▼▼▼

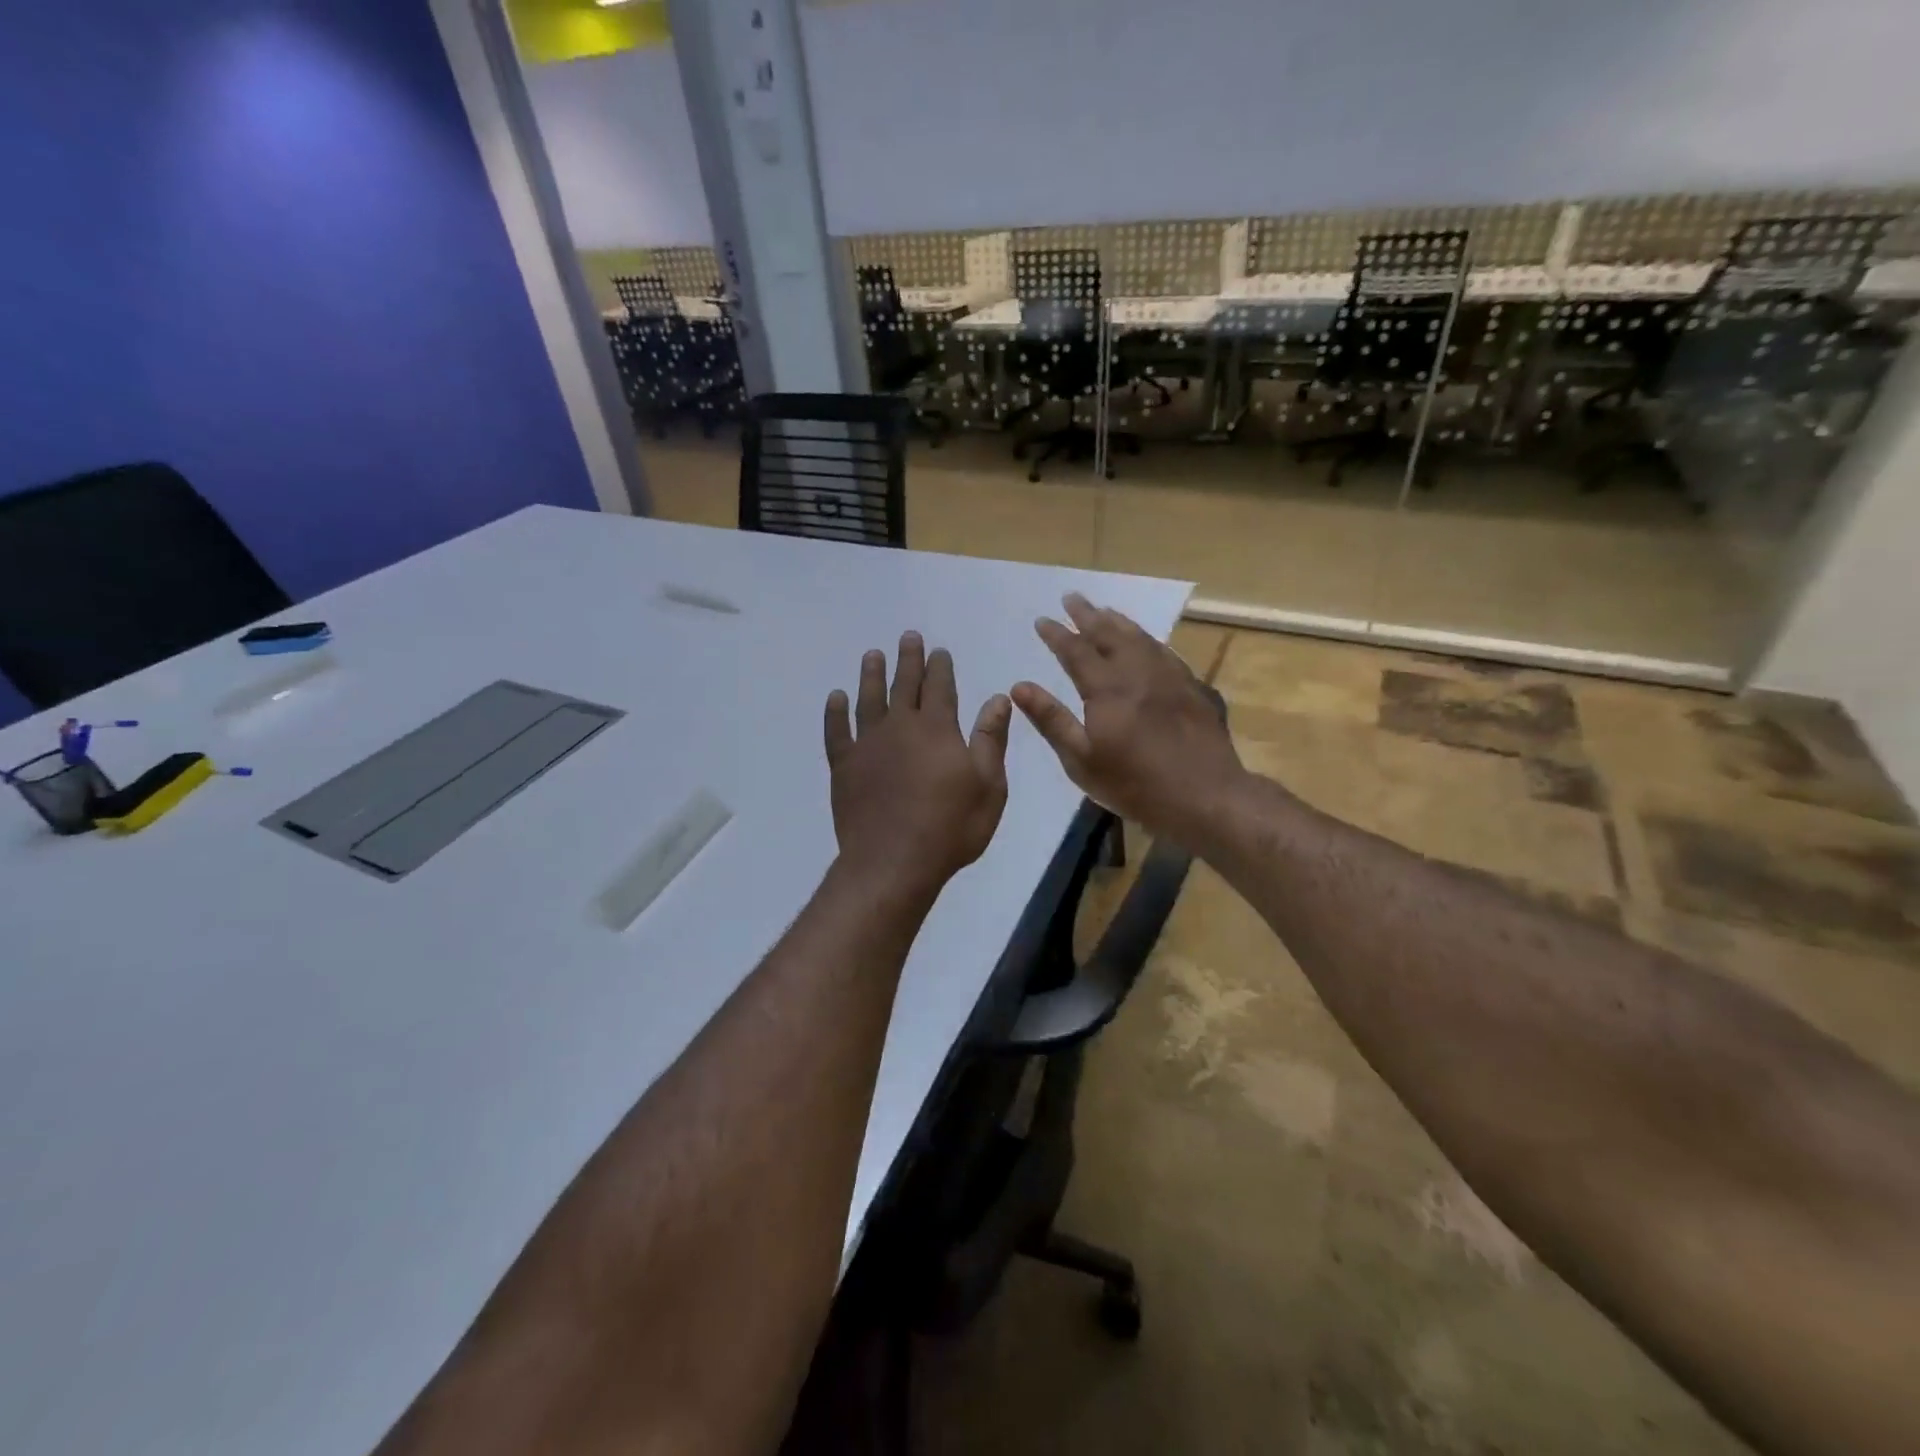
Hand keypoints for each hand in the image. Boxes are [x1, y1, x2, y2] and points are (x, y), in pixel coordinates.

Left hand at [825, 632, 1011, 900]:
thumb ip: (991, 739)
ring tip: (872, 655)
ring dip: (871, 675)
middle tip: (907, 637)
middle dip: (908, 659)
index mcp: (937, 729)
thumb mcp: (988, 786)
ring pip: (868, 699)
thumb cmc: (950, 827)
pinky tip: (835, 698)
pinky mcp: (843, 766)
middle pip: (904, 685)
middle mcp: (900, 727)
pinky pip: (836, 731)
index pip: (940, 687)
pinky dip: (834, 712)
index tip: (939, 650)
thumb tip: (998, 699)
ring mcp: (867, 745)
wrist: (893, 862)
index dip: (940, 667)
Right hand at [1012, 594, 1243, 844]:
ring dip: (1117, 621)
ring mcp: (1168, 676)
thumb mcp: (1082, 760)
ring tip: (1103, 609)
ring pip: (1139, 637)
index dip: (1057, 635)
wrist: (1205, 795)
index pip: (1075, 651)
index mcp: (1107, 688)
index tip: (1042, 620)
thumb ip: (1051, 720)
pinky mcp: (1191, 686)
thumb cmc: (1135, 784)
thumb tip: (1018, 687)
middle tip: (1072, 597)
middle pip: (1108, 634)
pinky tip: (1144, 640)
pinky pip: (1163, 650)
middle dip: (1087, 615)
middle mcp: (1137, 672)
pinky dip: (1146, 638)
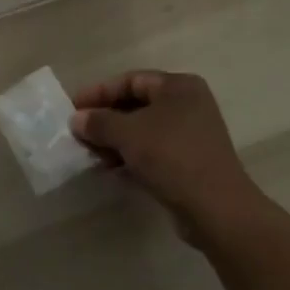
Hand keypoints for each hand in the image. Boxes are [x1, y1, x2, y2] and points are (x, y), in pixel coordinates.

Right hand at [70, 71, 262, 238]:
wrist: (216, 209)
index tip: (73, 107)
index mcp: (178, 86)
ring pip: (143, 130)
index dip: (99, 92)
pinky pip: (152, 151)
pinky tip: (110, 169)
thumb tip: (77, 119)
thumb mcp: (128, 134)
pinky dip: (130, 157)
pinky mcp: (189, 162)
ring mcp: (191, 135)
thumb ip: (99, 122)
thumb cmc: (172, 157)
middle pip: (136, 105)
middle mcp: (188, 105)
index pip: (130, 80)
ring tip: (90, 154)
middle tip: (78, 132)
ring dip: (114, 140)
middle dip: (105, 119)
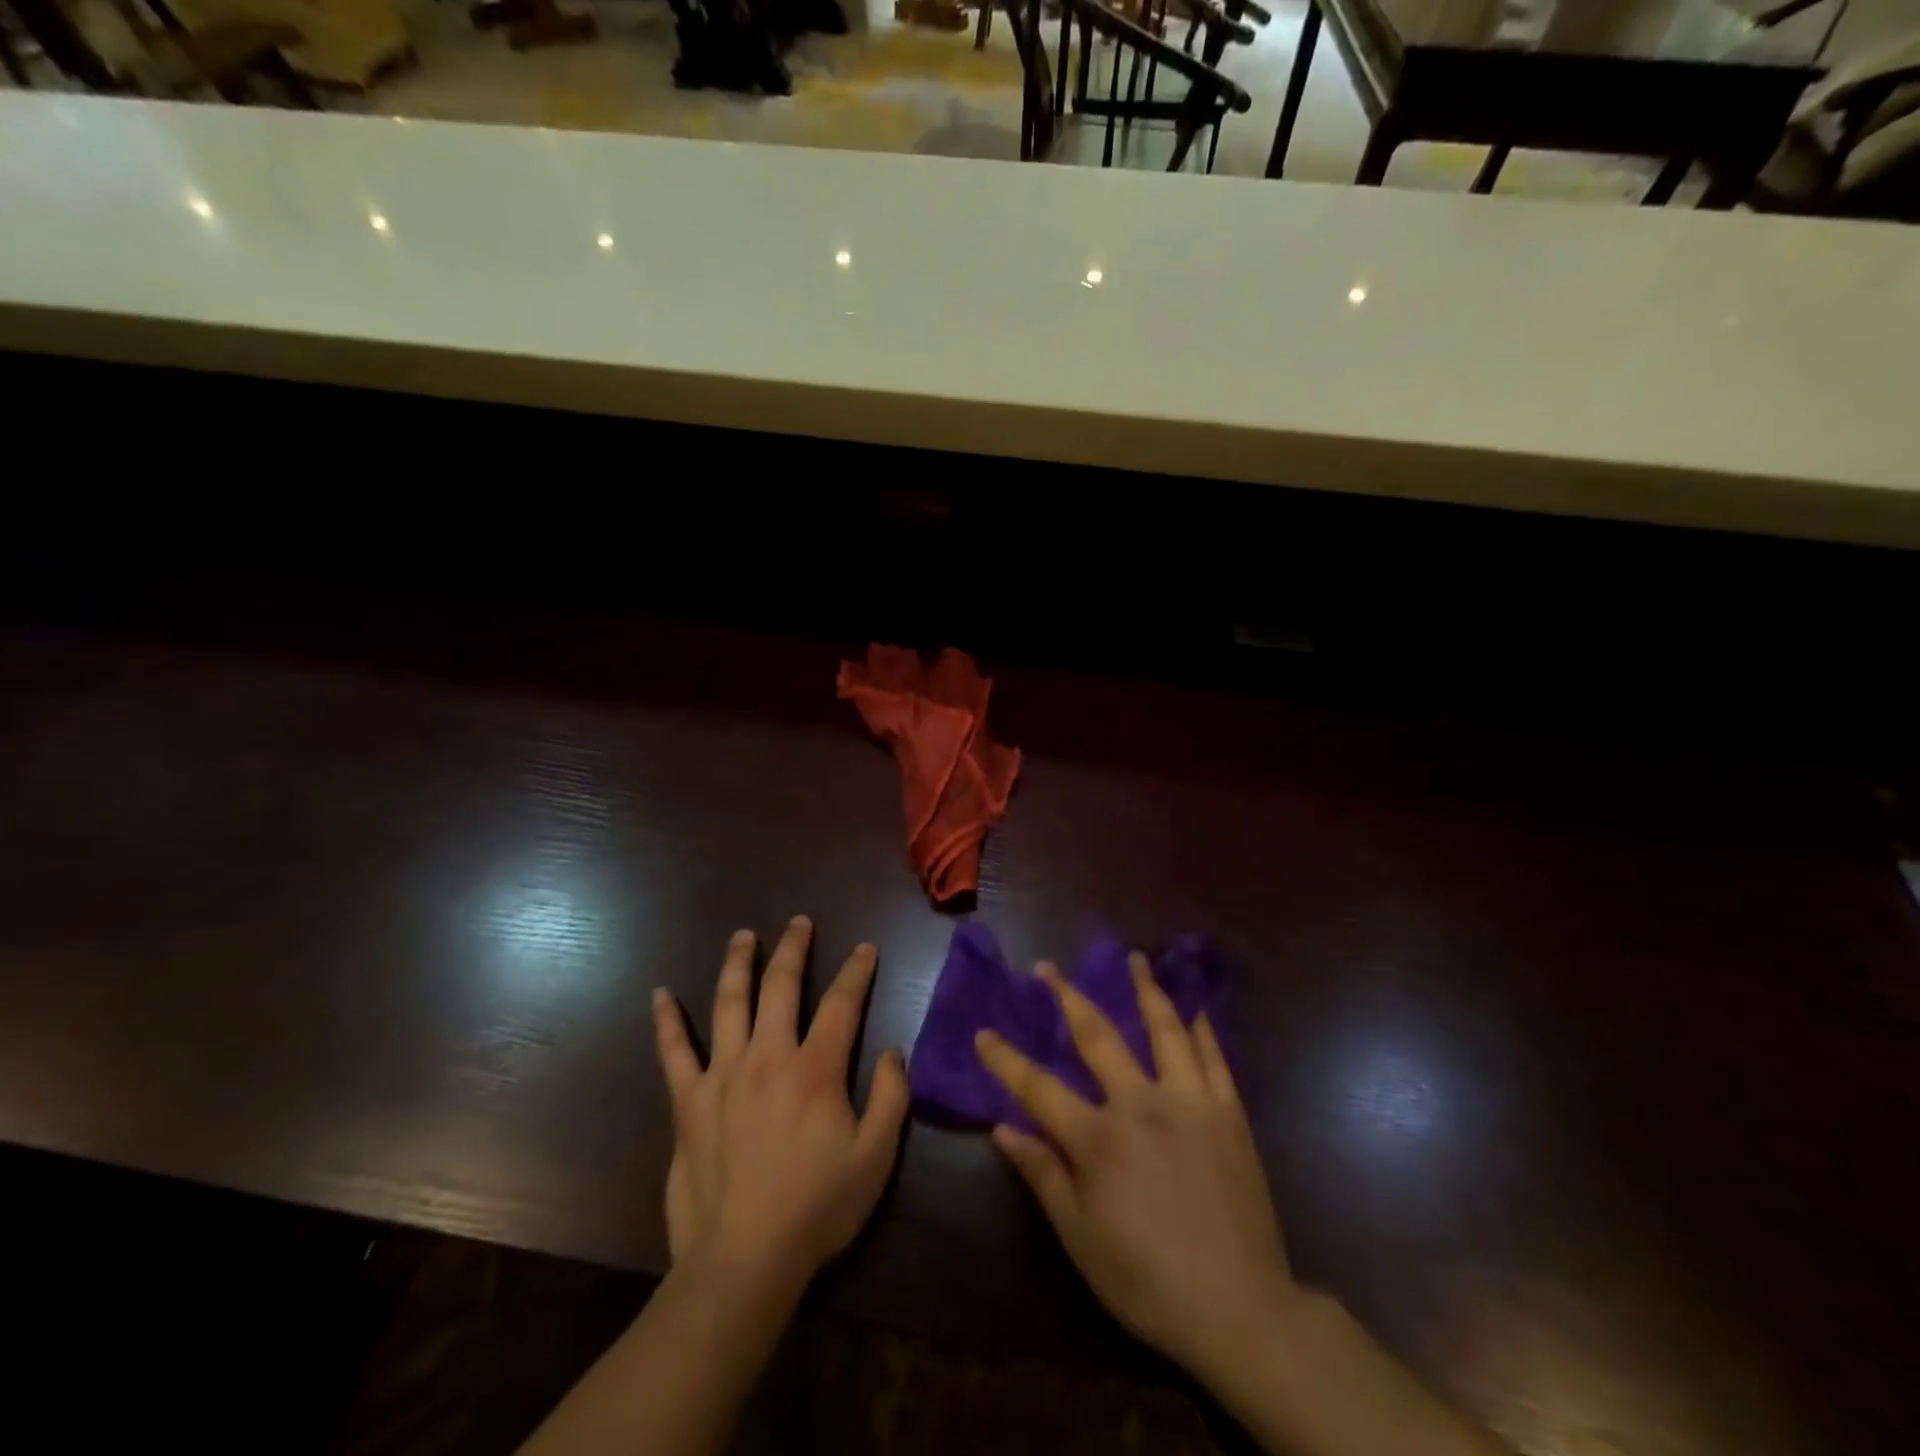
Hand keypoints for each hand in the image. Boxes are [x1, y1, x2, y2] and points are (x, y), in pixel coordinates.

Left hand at [652, 916, 907, 1293]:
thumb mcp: (875, 1157)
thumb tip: (890, 1052)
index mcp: (816, 1068)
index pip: (842, 1003)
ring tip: (744, 936)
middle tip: (800, 923)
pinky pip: (674, 1052)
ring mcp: (723, 1075)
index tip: (865, 949)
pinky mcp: (689, 1102)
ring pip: (729, 1002)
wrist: (743, 1261)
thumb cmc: (817, 1208)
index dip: (856, 970)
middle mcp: (768, 1057)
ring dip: (738, 963)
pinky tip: (660, 995)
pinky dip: (667, 1021)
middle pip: (781, 986)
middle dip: (793, 948)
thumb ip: (890, 1097)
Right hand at [975, 955, 1293, 1379]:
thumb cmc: (1148, 1279)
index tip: (983, 1032)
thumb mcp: (1080, 1237)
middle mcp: (1141, 1104)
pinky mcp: (1229, 1113)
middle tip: (1049, 967)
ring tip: (1136, 958)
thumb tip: (1002, 1128)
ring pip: (1164, 1029)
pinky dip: (1201, 1029)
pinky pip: (1213, 1058)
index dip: (1005, 1059)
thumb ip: (1042, 1174)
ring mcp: (1190, 1102)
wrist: (1241, 1310)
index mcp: (1099, 1138)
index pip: (1038, 1087)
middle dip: (1068, 997)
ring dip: (1146, 989)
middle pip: (1098, 1036)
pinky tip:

▲▲▲

- **WHAT NEEDS TO BE DONE**
Begin with the line above that has "pinky mcp: (843, 766)" and continue through the line that has "index dip: (940, 667)", setting each one down exactly. Stop there.

- **WORKED SOLUTION**
pinky mcp: (843, 766)
middle pip: (904, 685)
middle mcp: (900, 727)
pinky pip: (836, 731)
index pip: (940, 687)
pinky dip: (834, 712)
index tip: (939, 650)
thumb tip: (998, 699)
ring mcp: (867, 745)
wrist: (893, 862)
index dip: (940, 667)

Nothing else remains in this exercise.